Sometimes, less is more – key factors for innovation and a competitive economy
Innovation is one of the most important factors to create prosperity and combat major challenges such as climate change or demographic development. Innovation policy cannot be separated from competition and location policy. For an economy to thrive, business needs breathing space and excellent framework conditions. State intervention and overregulation kills innovation and is poison for a competitive economy.
A new paper of economiesuisse outlines the seven most important pillars for a successful and sustainable innovation policy.
Competitiveness of a country and innovative strength go hand in hand. To strengthen a country as a location for innovation, it is of central importance to increase its competitiveness. Among the 20 countries that are the world's top innovators, 14 are also in the top 20 most competitive countries. In this field, Switzerland has obviously done some things right. The Competitiveness Index 2022 of the IMD World Competitiveness Center ranks Switzerland second behind Denmark but ahead of Singapore and Sweden.

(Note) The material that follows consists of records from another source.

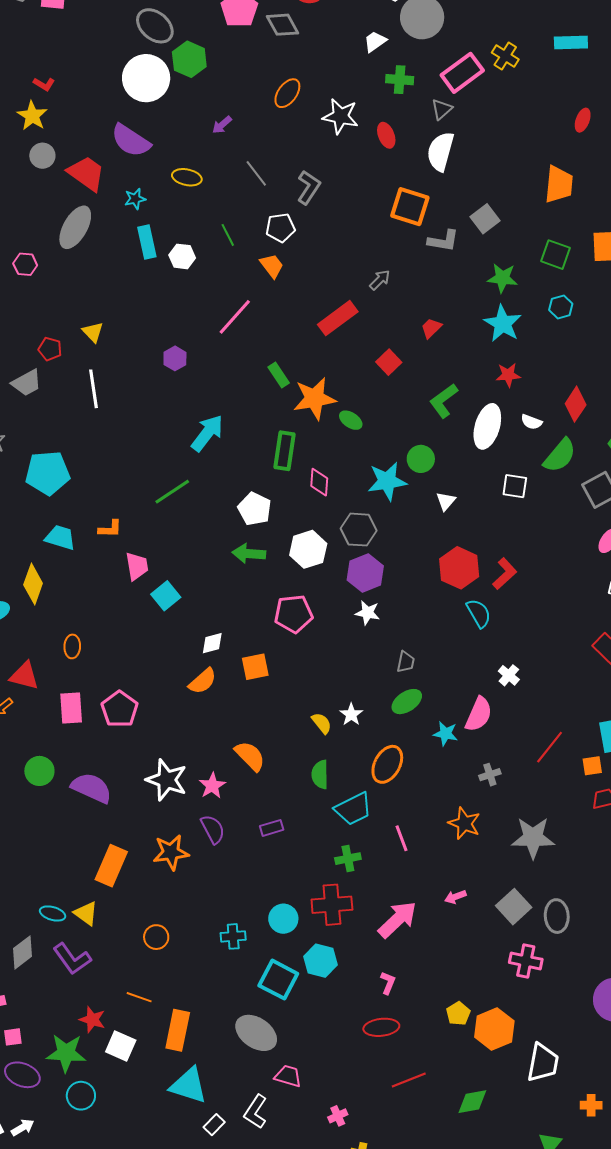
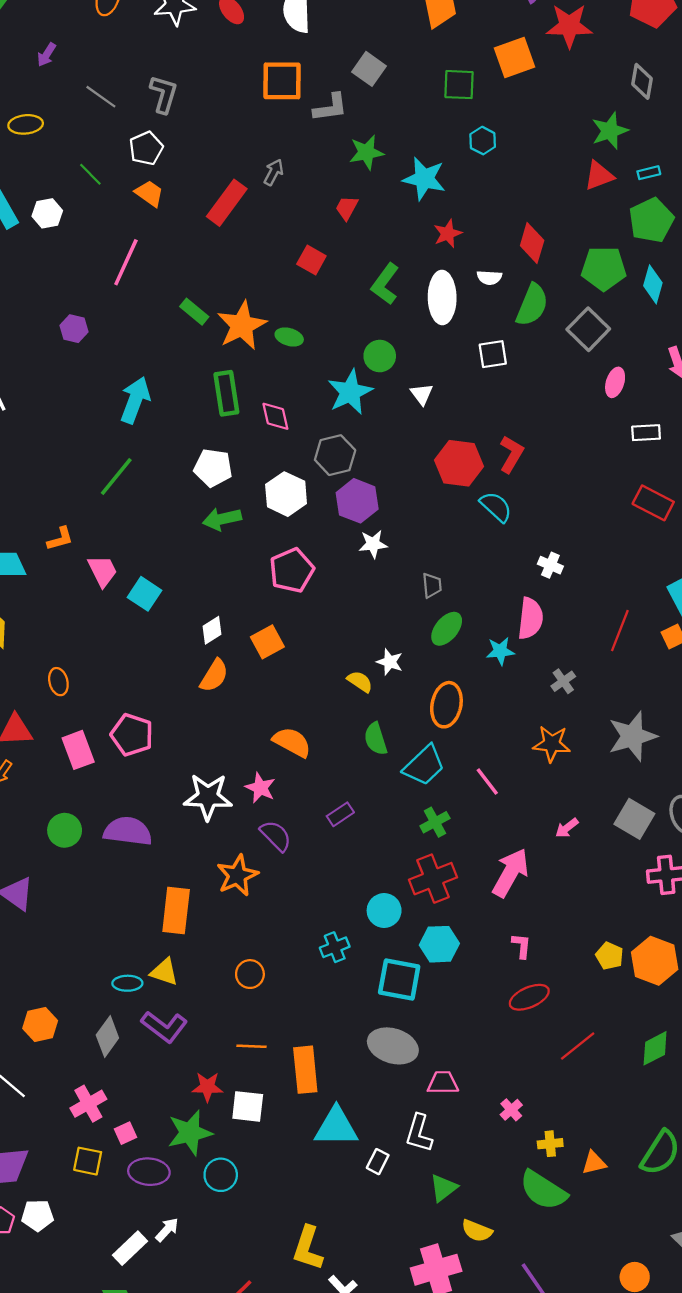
green star: (502, 278) -> (366, 152), moved
red rectangle: (338, 318) -> (227, 203), moved

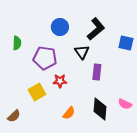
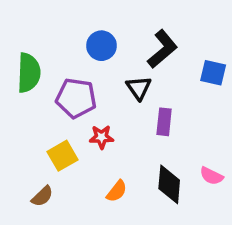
green semicircle: (17, 43) -> (29, 73), size x1.6
brown semicircle: (14, 116) -> (42, 196), moved

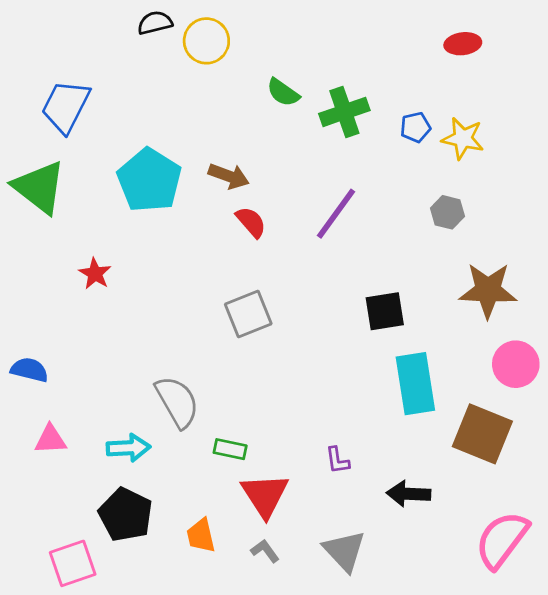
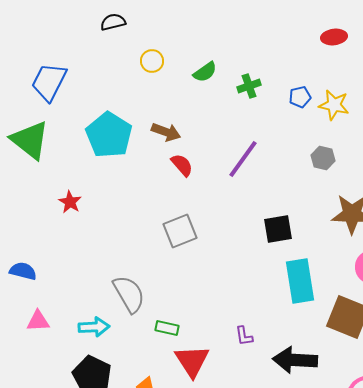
yellow circle: (206, 41) -> (152, 61), moved, size x0.7
green semicircle: (283, 92) -> (205, 72), turned -70
green cross: (344, 112) -> (249, 86), size x0.7
black arrow: (408, 494) -> (295, 360), size x1.4

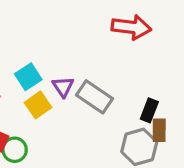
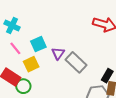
yellow square: (38, 105) -> (31, 64), moved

Competitiveness through excellent framework conditions
Competitiveness is best supported by excellent framework conditions (pillar one). This includes, for example, macroeconomic, political, and legal stability, a low level of regulation, a low tax burden, access to world markets and effective protection of intellectual property. BusinessEurope’s recently presented action plan for more competitiveness and regulatory breathing space is a good way to boost innovation and make Europe again a place to invest and to do business.
Good education is one of the most decisive conditions for innovation today (pillar two). In addition to an excellent education system, Switzerland has the advantage to rely on strong dual vocational training.
However, in the age of digitalisation, technical skills and entrepreneurial ability are particularly important. Promoting STEM subjects and entrepreneurship at an early age in school (pillar three) is key to increase the capacity for innovation. Here, Switzerland must do better if it wants to stay ahead of the curve.
Government investment in education and R&D boosts innovation, not increased state aid.
Government investment in education, research, and development (pillar four) is central to the capacity to innovate. In recent years, many countries have increased their commitment to research and development in terms of strategic orientation towards innovation. In this area, the European Union has done a good job with Horizon Europe, by far the largest framework programme for research and innovation in the world. While Switzerland is still in a good position overall, the growth of its R&D expenditure is below average in international comparison. Therefore, long term government spending on education, research and development must be prioritized.
Innovation cannot be realized without qualified staff (pillar five). Simple approval procedures and open access to global specialists is an important requirement for strengthening innovative power.
Multinational companies as key drivers for R&D in Switzerland
International networks and cooperation are other key factors for innovation and progress (pillar six). Multinational companies with their international network and the international teams provide knowledge exchange across borders and thus play a particularly important role. A high level of internationality strengthens the innovative power of a country such as Switzerland.
Last, but not least, living innovation ecosystems can help SMEs and startups to strengthen their innovative capacity (pillar seven). But if the framework conditions are bad, the value of a government-supported innovation system will remain low.